AU-Analyse über Krankenkassen (grobes Raster), Auswertung der AU-Daten des Betriebes bis auf die kleinst möglichste Ebene, Auswertung der Daten der Einstellungs- und arbeitsmedizinischen Vorsorgeuntersuchungen,  Auswertung der Fehlzeiten, Daten des betrieblichen Eingliederungsmanagement einfließen lassen, Analyse der Alters- und Geschlechtstruktur, immer der kleinst möglichsten Einheit.

3 Schritt:
Festlegung der Langzeitziele

Aufgrund der Daten wurde ein 5-Jahresplan erarbeitet, der den zukünftigen organisatorischen und inhaltlichen Rahmen (Zieldefinition) absteckt, ohne diesen nachhaltig zu begrenzen.

4. Schritt:
Umsetzung der Jahresziele

Feindefinition der einzelnen Aktionen, die grundsätlich vom AK Gesundheit festgelegt (Steuerkreis), aber nicht unbedingt durchgeführt werden müssen.
Definition der nötigen finanziellen und personellen Ressourcen.

5. Schritt:
Operative Ebene
Definition der Durchführungsebene, mit den benötigten Akteuren

6. Schritt:
Evaluationsebene
Regelmäßige Kontrolle (Evaluation) des Erfolges anhand der definierten Kennzahlen des BGM. Dabei kam es zu vielen kleineren und größeren "Nachsteuerungen".

 

Ergebnis aus über 15-jähriger Erfahrung:

  • Höchstmöglichste Zufriedenheit der Mitarbeiter

  • Innerbetriebliche Ansprechpartner für größere und kleinere Befindlichkeitsstörungen sind bekannt und werden angesprochen (unsere "Kümmerer").
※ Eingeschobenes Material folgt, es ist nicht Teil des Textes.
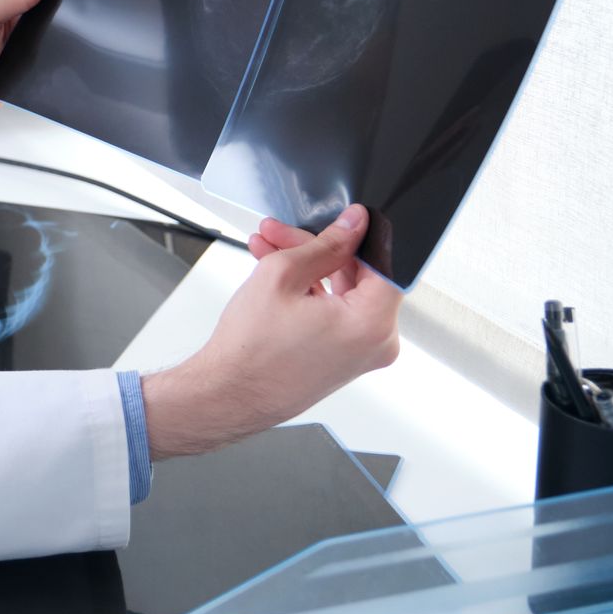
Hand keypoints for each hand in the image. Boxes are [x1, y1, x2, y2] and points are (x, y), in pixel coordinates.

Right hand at [141, 205, 401, 459]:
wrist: (229, 393)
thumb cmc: (251, 349)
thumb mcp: (283, 275)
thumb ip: (325, 244)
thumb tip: (353, 225)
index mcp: (371, 323)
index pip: (383, 262)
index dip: (357, 235)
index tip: (340, 220)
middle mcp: (376, 343)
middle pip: (357, 276)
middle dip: (315, 249)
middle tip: (278, 234)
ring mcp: (360, 354)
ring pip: (341, 293)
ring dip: (306, 268)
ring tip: (266, 251)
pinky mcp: (343, 359)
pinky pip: (335, 314)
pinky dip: (310, 295)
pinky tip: (275, 278)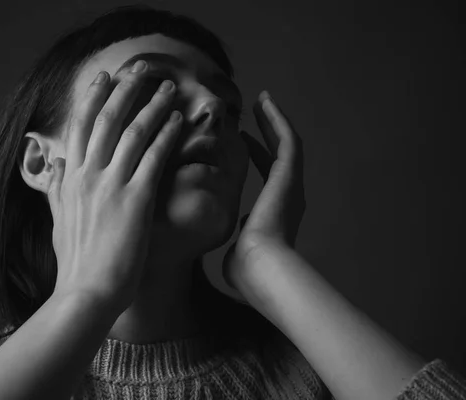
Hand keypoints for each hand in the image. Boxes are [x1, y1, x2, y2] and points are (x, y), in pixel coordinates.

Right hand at [48, 61, 182, 312]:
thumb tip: (56, 164)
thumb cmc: (75, 262)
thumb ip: (58, 189)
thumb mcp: (58, 221)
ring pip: (133, 133)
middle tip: (142, 67)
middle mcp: (88, 175)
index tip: (105, 77)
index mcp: (70, 178)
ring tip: (169, 88)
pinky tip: (180, 121)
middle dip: (126, 89)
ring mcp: (112, 186)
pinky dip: (167, 136)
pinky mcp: (136, 200)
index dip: (93, 98)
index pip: (81, 127)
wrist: (86, 292)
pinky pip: (155, 158)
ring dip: (153, 106)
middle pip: (108, 120)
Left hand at [222, 91, 305, 289]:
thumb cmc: (247, 267)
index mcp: (277, 210)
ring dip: (274, 121)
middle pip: (280, 153)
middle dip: (268, 132)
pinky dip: (278, 121)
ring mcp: (292, 184)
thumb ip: (238, 237)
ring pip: (287, 143)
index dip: (256, 154)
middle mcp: (290, 194)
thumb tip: (233, 237)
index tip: (242, 140)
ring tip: (263, 100)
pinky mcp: (290, 176)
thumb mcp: (239, 246)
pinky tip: (266, 104)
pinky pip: (288, 140)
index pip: (268, 174)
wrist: (261, 267)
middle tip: (257, 112)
  • Filterwirkung für Mitarbeiter, die "keinen Bock" haben.

  • Mitarbeiter, die traditionell nicht gesundheitlich orientiert sind, werden erreicht.

  • Langzeitkranke und chronisch Kranke haben eine Chance.
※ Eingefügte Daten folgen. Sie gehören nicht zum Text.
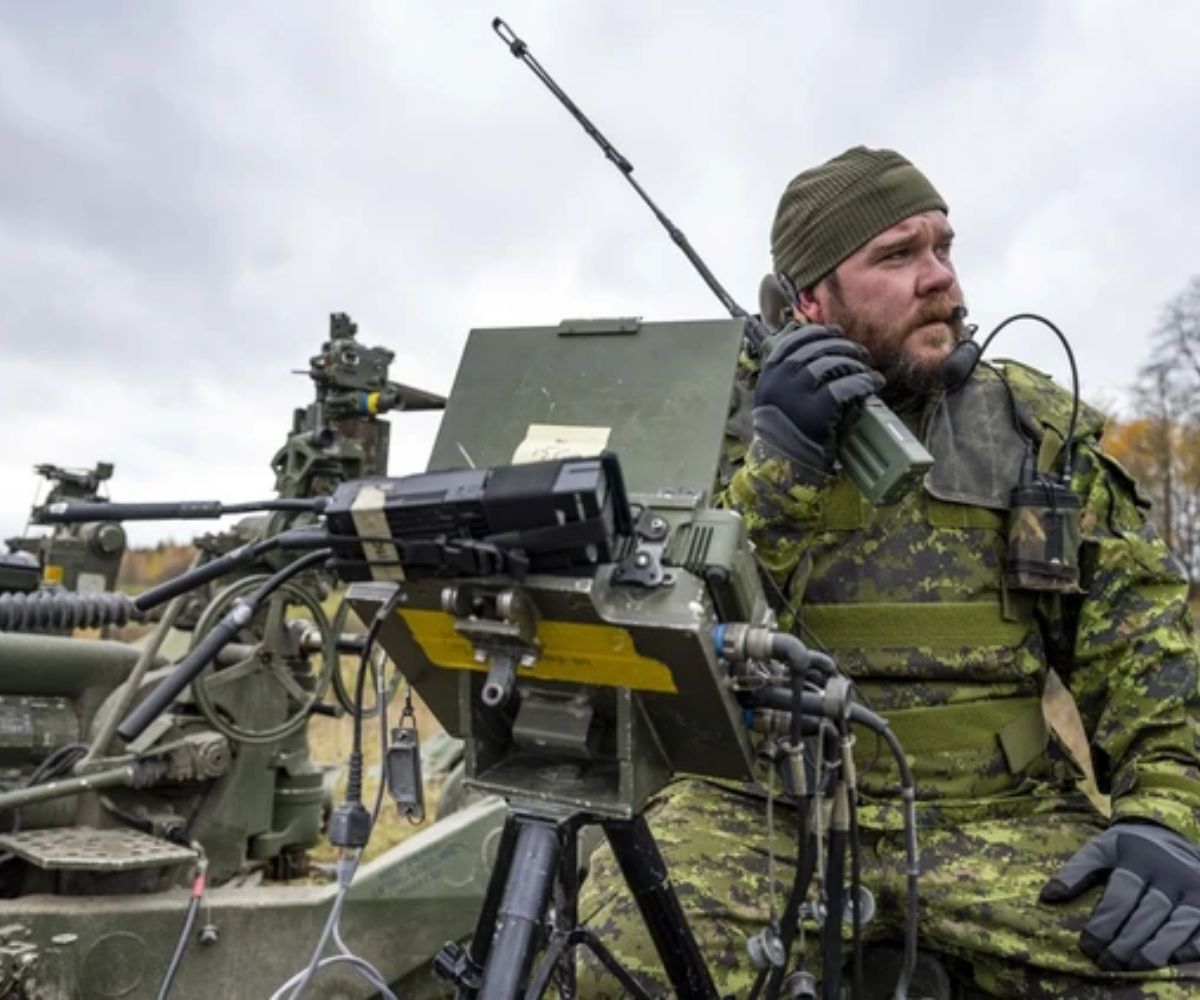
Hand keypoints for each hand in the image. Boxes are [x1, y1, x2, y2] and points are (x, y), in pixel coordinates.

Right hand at [752, 325, 883, 476]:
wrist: (783, 469)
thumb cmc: (785, 434)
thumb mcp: (775, 400)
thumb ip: (787, 377)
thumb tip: (818, 350)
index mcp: (769, 376)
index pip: (792, 342)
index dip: (817, 333)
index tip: (835, 333)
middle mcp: (779, 383)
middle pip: (815, 349)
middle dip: (842, 346)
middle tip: (859, 352)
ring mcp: (796, 397)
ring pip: (830, 365)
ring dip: (854, 363)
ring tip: (867, 369)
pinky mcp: (816, 413)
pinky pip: (844, 387)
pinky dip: (862, 382)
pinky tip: (873, 383)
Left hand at [1039, 822, 1199, 969]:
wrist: (1172, 833)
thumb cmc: (1128, 847)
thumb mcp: (1100, 848)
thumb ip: (1075, 870)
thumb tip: (1048, 897)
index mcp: (1138, 858)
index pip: (1119, 897)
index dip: (1103, 924)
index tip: (1087, 946)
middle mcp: (1169, 873)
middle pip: (1146, 915)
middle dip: (1125, 943)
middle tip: (1106, 963)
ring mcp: (1194, 889)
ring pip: (1177, 926)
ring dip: (1154, 950)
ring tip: (1131, 966)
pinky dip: (1190, 947)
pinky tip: (1172, 960)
  • Der "älter werdende Mitarbeiter" sieht eine Perspektive.

  • Krankenstand im nicht gewerblichen Bereich 1,8%.

  • Krankenstand im gewerblichen Bereich 2,1%.

Ein Betrieb mit über 1200 Mitarbeiter, einem Außendienst mit 400 Mitarbeitern.
Jährliche Kosten des BGM ca. 5000 EURO. Wir haben viele Akteure in unserem Netzwerk!
Definieren Sie "Kümmerer" in ihrem Betrieb, der Mensch wird es Ihnen danken.

Denn, nicht die Arbeit macht heutzutage krank, sondern der Mensch.